[[ Records for this task, beginning ]]

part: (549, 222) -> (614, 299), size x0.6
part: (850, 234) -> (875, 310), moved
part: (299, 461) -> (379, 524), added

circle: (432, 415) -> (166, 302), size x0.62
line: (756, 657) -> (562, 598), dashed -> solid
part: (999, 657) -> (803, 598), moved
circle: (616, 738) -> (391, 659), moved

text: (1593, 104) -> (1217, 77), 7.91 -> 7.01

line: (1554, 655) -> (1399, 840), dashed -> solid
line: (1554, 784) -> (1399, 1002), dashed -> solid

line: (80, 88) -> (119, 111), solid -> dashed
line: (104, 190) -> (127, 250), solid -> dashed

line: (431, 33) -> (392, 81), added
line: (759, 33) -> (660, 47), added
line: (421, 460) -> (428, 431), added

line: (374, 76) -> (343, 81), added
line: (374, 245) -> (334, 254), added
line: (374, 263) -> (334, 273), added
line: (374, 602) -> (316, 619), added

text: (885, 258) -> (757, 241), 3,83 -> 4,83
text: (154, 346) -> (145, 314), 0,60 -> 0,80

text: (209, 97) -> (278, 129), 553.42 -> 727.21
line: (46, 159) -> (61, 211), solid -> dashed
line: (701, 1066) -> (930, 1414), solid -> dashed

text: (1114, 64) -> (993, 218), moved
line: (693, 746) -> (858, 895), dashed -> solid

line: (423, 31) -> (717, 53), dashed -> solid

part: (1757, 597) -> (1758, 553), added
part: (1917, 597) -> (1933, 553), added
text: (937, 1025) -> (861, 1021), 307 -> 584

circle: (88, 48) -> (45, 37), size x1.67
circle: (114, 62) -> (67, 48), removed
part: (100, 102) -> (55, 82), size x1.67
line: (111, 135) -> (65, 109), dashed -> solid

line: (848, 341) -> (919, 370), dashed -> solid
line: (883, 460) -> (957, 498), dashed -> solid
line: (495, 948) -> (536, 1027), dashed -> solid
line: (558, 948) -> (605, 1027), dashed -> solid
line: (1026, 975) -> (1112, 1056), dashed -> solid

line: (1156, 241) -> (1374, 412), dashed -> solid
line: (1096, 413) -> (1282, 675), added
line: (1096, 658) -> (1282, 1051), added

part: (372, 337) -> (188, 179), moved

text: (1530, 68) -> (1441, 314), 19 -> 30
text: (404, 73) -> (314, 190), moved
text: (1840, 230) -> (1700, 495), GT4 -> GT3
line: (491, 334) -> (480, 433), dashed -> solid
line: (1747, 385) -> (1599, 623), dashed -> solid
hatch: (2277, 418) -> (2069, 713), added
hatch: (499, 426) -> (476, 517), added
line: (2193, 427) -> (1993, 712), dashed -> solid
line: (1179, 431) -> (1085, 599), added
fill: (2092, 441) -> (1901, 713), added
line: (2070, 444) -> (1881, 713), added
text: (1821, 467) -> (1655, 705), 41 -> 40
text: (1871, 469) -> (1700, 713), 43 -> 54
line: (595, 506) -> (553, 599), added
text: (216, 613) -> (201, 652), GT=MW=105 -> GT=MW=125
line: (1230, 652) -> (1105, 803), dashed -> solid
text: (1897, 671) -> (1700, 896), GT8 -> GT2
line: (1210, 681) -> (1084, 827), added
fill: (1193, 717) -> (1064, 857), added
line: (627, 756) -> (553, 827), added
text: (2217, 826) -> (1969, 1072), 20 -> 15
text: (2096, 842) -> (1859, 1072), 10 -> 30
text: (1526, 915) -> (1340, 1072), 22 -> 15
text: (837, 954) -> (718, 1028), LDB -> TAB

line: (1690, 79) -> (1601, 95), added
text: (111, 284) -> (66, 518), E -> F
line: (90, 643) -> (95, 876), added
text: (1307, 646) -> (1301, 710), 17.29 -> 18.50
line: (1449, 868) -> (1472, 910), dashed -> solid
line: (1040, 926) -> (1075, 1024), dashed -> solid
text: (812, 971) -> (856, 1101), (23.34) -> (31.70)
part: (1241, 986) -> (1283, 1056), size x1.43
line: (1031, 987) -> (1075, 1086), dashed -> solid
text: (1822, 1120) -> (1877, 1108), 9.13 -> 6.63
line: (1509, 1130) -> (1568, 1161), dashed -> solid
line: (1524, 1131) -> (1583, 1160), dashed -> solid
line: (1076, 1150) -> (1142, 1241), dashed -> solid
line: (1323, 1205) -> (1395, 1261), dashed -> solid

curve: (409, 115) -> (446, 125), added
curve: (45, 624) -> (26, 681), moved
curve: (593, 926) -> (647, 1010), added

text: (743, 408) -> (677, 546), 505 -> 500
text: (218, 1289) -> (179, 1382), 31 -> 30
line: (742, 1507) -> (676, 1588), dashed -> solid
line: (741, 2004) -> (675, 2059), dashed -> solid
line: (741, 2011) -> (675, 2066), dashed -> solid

[[ Records for this task, end ]]

**Problem to solve:** To complete this exercise, set down every line above exactly once more.

**Response below:**
part: (549, 222) -> (614, 299), size x0.6
part: (850, 234) -> (875, 310), moved
part: (299, 461) -> (379, 524), added

circle: (432, 415) -> (166, 302), size x0.62
line: (756, 657) -> (562, 598), dashed -> solid
part: (999, 657) -> (803, 598), moved
circle: (616, 738) -> (391, 659), moved

text: (1593, 104) -> (1217, 77), 7.91 -> 7.01

line: (1554, 655) -> (1399, 840), dashed -> solid
line: (1554, 784) -> (1399, 1002), dashed -> solid

line: (80, 88) -> (119, 111), solid -> dashed
line: (104, 190) -> (127, 250), solid -> dashed

line: (431, 33) -> (392, 81), added
line: (759, 33) -> (660, 47), added
line: (421, 460) -> (428, 431), added

line: (374, 76) -> (343, 81), added
line: (374, 245) -> (334, 254), added
line: (374, 263) -> (334, 273), added
line: (374, 602) -> (316, 619), added

text: (885, 258) -> (757, 241), 3,83 -> 4,83
text: (154, 346) -> (145, 314), 0,60 -> 0,80

text: (209, 97) -> (278, 129), 553.42 -> 727.21
line: (46, 159) -> (61, 211), solid -> dashed
line: (701, 1066) -> (930, 1414), solid -> dashed

text: (1114, 64) -> (993, 218), moved
line: (693, 746) -> (858, 895), dashed -> solid

line: (423, 31) -> (717, 53), dashed -> solid

part: (1757, 597) -> (1758, 553), added
part: (1917, 597) -> (1933, 553), added
text: (937, 1025) -> (861, 1021), 307 -> 584

circle: (88, 48) -> (45, 37), size x1.67
circle: (114, 62) -> (67, 48), removed
part: (100, 102) -> (55, 82), size x1.67
line: (111, 135) -> (65, 109), dashed -> solid

line: (848, 341) -> (919, 370), dashed -> solid
line: (883, 460) -> (957, 498), dashed -> solid
line: (495, 948) -> (536, 1027), dashed -> solid
line: (558, 948) -> (605, 1027), dashed -> solid
line: (1026, 975) -> (1112, 1056), dashed -> solid

line: (1156, 241) -> (1374, 412), dashed -> solid
line: (1096, 413) -> (1282, 675), added
line: (1096, 658) -> (1282, 1051), added

part: (372, 337) -> (188, 179), moved

text: (1530, 68) -> (1441, 314), 19 -> 30
text: (404, 73) -> (314, 190), moved
text: (1840, 230) -> (1700, 495), GT4 -> GT3
line: (491, 334) -> (480, 433), dashed -> solid
line: (1747, 385) -> (1599, 623), dashed -> solid
hatch: (2277, 418) -> (2069, 713), added
hatch: (499, 426) -> (476, 517), added
line: (2193, 427) -> (1993, 712), dashed -> solid
line: (1179, 431) -> (1085, 599), added
fill: (2092, 441) -> (1901, 713), added
line: (2070, 444) -> (1881, 713), added
text: (1821, 467) -> (1655, 705), 41 -> 40
text: (1871, 469) -> (1700, 713), 43 -> 54
line: (595, 506) -> (553, 599), added
text: (216, 613) -> (201, 652), GT=MW=105 -> GT=MW=125
line: (1230, 652) -> (1105, 803), dashed -> solid
text: (1897, 671) -> (1700, 896), GT8 -> GT2
line: (1210, 681) -> (1084, 827), added
fill: (1193, 717) -> (1064, 857), added
line: (627, 756) -> (553, 827), added
text: (2217, 826) -> (1969, 1072), 20 -> 15
text: (2096, 842) -> (1859, 1072), 10 -> 30
text: (1526, 915) -> (1340, 1072), 22 -> 15
text: (837, 954) -> (718, 1028), LDB -> TAB

line: (1690, 79) -> (1601, 95), added
text: (111, 284) -> (66, 518), E -> F
line: (90, 643) -> (95, 876), added
text: (1307, 646) -> (1301, 710), 17.29 -> 18.50
line: (1449, 868) -> (1472, 910), dashed -> solid
line: (1040, 926) -> (1075, 1024), dashed -> solid
text: (812, 971) -> (856, 1101), (23.34) -> (31.70)
part: (1241, 986) -> (1283, 1056), size x1.43
line: (1031, 987) -> (1075, 1086), dashed -> solid
text: (1822, 1120) -> (1877, 1108), 9.13 -> 6.63
line: (1509, 1130) -> (1568, 1161), dashed -> solid
line: (1524, 1131) -> (1583, 1160), dashed -> solid
line: (1076, 1150) -> (1142, 1241), dashed -> solid
line: (1323, 1205) -> (1395, 1261), dashed -> solid

curve: (409, 115) -> (446, 125), added
curve: (45, 624) -> (26, 681), moved
curve: (593, 926) -> (647, 1010), added

text: (743, 408) -> (677, 546), 505 -> 500
text: (218, 1289) -> (179, 1382), 31 -> 30
line: (742, 1507) -> (676, 1588), dashed -> solid
line: (741, 2004) -> (675, 2059), dashed -> solid
line: (741, 2011) -> (675, 2066), dashed -> solid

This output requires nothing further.